I am drawn to a fragrance based on a description.  There are some vendors who are terrible in describing a scent and they usually don't get my money.  I have to have a mental image of the scent before I want to try it.


----------



## amd (Jul 31, 2018)

I generally try to avoid scents with a lot of notes. I bought into BB's gemstone FO collection without reading the fragrance descriptions (impulse buy, I really just liked the gemstone names...) so far I've used two of them, and I dread putting them up for sale because I know people will ask me "what is that?". There are so many fragrance notes that nothing really comes through, it's a a blur to the nose. Maybe that's ok for some people to just like a scent without knowing what it is, but I like to smell something and think "oooh, patchouli" or "yum, funnel cake".


----------



## BrewerGeorge (Jul 31, 2018)

amd said:


> I generally try to avoid scents with a lot of notes. I bought into BB's gemstone FO collection without reading the fragrance descriptions (impulse buy, I really just liked the gemstone names...) so far I've used two of them, and I dread putting them up for sale because I know people will ask me "what is that?". There are so many fragrance notes that nothing really comes through, it's a a blur to the nose. Maybe that's ok for some people to just like a scent without knowing what it is, but I like to smell something and think "oooh, patchouli" or "yum, funnel cake".

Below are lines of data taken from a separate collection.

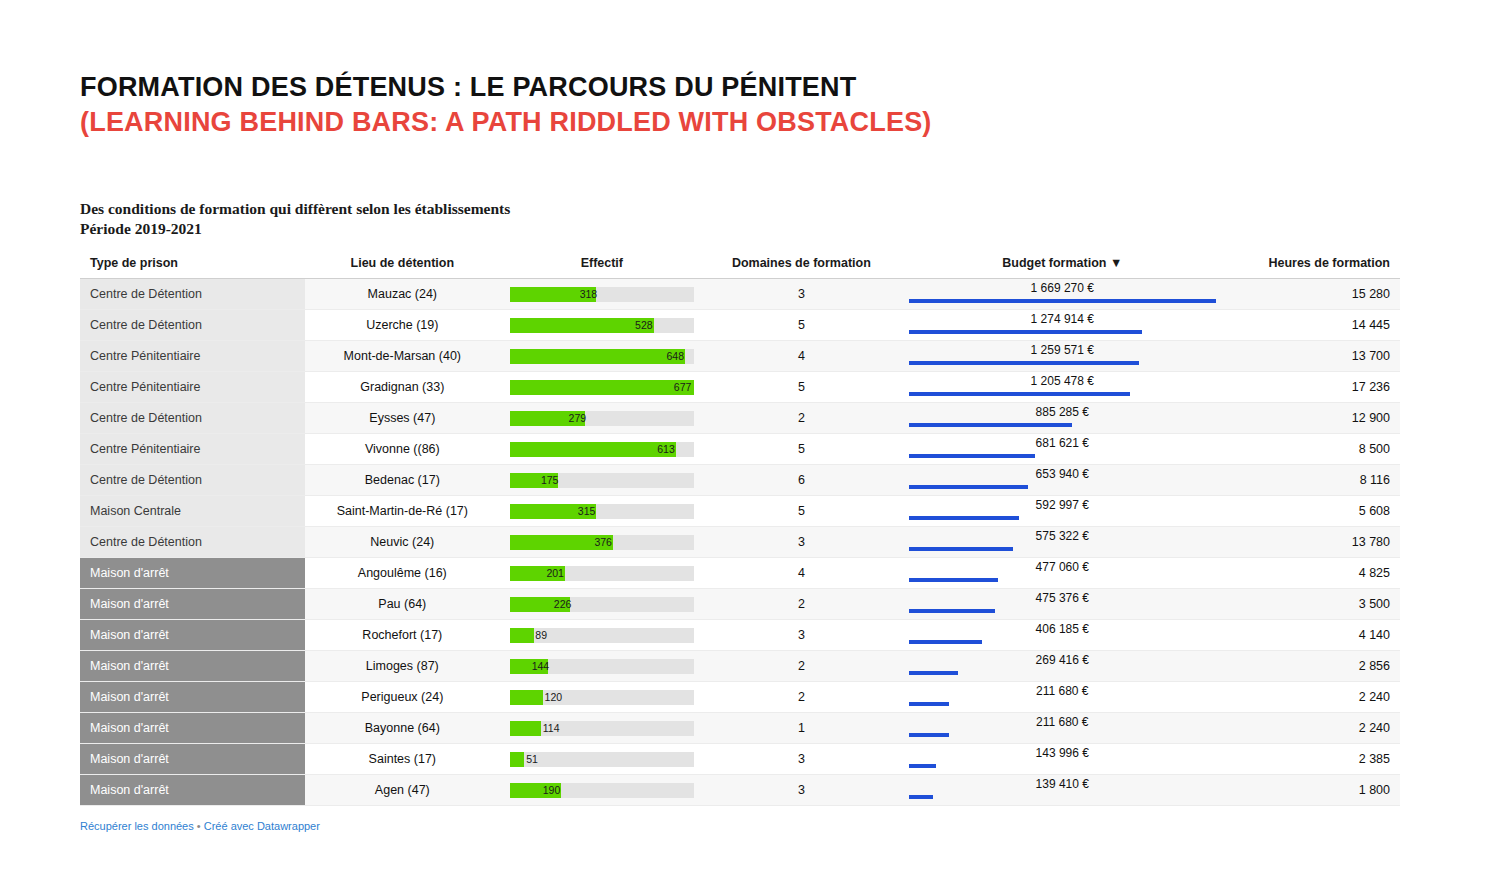FORMATION DES DÉTENUS : LE PARCOURS DU PÉNITENT (LEARNING BEHIND BARS: A PATH RIDDLED WITH OBSTACLES)
Des conditions de formation qui diffèrent selon les établissements
Période 2019-2021
| Type de prison | Lieu de détention | Effectif | Domaines de formation | Budget formation ▼ | Heures de formation |
| --- | --- | --- | --- | --- | --- |
| Centre de Détention | Mauzac (24) | 318 | 3 | 1 669 270 € | 15 280 |
| Centre de Détention | Uzerche (19) | 528 | 5 | 1 274 914 € | 14 445 |
| Centre Pénitentiaire | Mont-de-Marsan (40) | 648 | 4 | 1 259 571 € | 13 700 |
| Centre Pénitentiaire | Gradignan (33) | 677 | 5 | 1 205 478 € | 17 236 |
| Centre de Détention | Eysses (47) | 279 | 2 | 885 285 € | 12 900 |
| Centre Pénitentiaire | Vivonne ((86) | 613 | 5 | 681 621 € | 8 500 |
| Centre de Détention | Bedenac (17) | 175 | 6 | 653 940 € | 8 116 |
| Maison Centrale | Saint-Martin-de-Ré (17) | 315 | 5 | 592 997 € | 5 608 |
| Centre de Détention | Neuvic (24) | 376 | 3 | 575 322 € | 13 780 |
| Maison d'arrêt | Angoulême (16) | 201 | 4 | 477 060 € | 4 825 |
| Maison d'arrêt | Pau (64) | 226 | 2 | 475 376 € | 3 500 |
| Maison d'arrêt | Rochefort (17) | 89 | 3 | 406 185 € | 4 140 |
| Maison d'arrêt | Limoges (87) | 144 | 2 | 269 416 € | 2 856 |
| Maison d'arrêt | Perigueux (24) | 120 | 2 | 211 680 € | 2 240 |
| Maison d'arrêt | Bayonne (64) | 114 | 1 | 211 680 € | 2 240 |
| Maison d'arrêt | Saintes (17) | 51 | 3 | 143 996 € | 2 385 |
| Maison d'arrêt | Agen (47) | 190 | 3 | 139 410 € | 1 800 |
Récupérer les données • Créé avec Datawrapper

I have the same gemstone collection and they're definitely just "Nice."  I haven't even used them all.


----------



## Primrose (Jul 31, 2018)

Alfa_Lazcares said:


> Yeah, but some of us dont have another choice...



Why dont you have another choice? There are oodles of FOs to choose from. 

A question for those that use 1oz FO ppo, what % does that end up being? I use 3-5% in most of mine, I like a strong scent


----------



## jcandleattic (Aug 2, 2018)

Primrose said:


> Why dont you have another choice? There are oodles of FOs to choose from.
> 
> A question for those that use 1oz FO ppo, what % does that end up being? I use 3-5% in most of mine, I like a strong scent


1oz per 16oz oils ends up very close to 6%. It's what I use in most of my soaps as well.


----------



## Primrose (Aug 2, 2018)

jcandleattic thank you - that's really interesting. Most FOs available in Australia are limited to 5% max use rate ... and I thought the same applied to many EOs. I also thought most people on this forum recommended 3% but I may have got the wrong idea. I've been using 5% mostly and tossing up whether to try 3% to save some money but from what everyone is saying here I think I'll stick to the 5%


----------



## msunnerstood (Aug 2, 2018)

I hate discoloration so unless its a scent I REALLY want to try, I stay away from ones that do. I did by some stabilizer for those rare occasions where I buy a scent with vanillan.


----------



## Alfa_Lazcares (Aug 2, 2018)

Primrose said:


> Why dont you have another choice? There are oodles of FOs to choose



I am not in the US. Your suppliers either dont ship here or they are waaaaay too expensive for a few scented soaps.


----------



## jcandleattic (Aug 6, 2018)

Primrose said:


> jcandleattic thank you - that's really interesting. Most FOs available in Australia are limited to 5% max use rate ... and I thought the same applied to many EOs. I also thought most people on this forum recommended 3% but I may have got the wrong idea. I've been using 5% mostly and tossing up whether to try 3% to save some money but from what everyone is saying here I think I'll stick to the 5%


I only use 3% on my cloying strong florals and some spice type bakery scents. More than that, and they can become too overpowering. 
I stopped using EO's very early on as they just do not last in my soaps. By the time the cure is complete, the scent with most EO's is gone. The ONLY EO I've ever been able to stick is Lime. I have a bar that is going on 4-5 years old and it is still lovely with the Lime EO scent. 
Some EO's have ridiculously high IFRA usage rates. (as high as 40-45%) and some ridiculously low (.01%) so it's important to look them up. 
FO's vary as well, and most suppliers do recommend 5%, but as a general rule, with almost everyone I see on most forums, (this one included) the average usage rate for FO (when allowed) is 1oz PPO - which is very close to 6%. 
it is also the general average for candles, but that is a whole different discussion. LOL


----------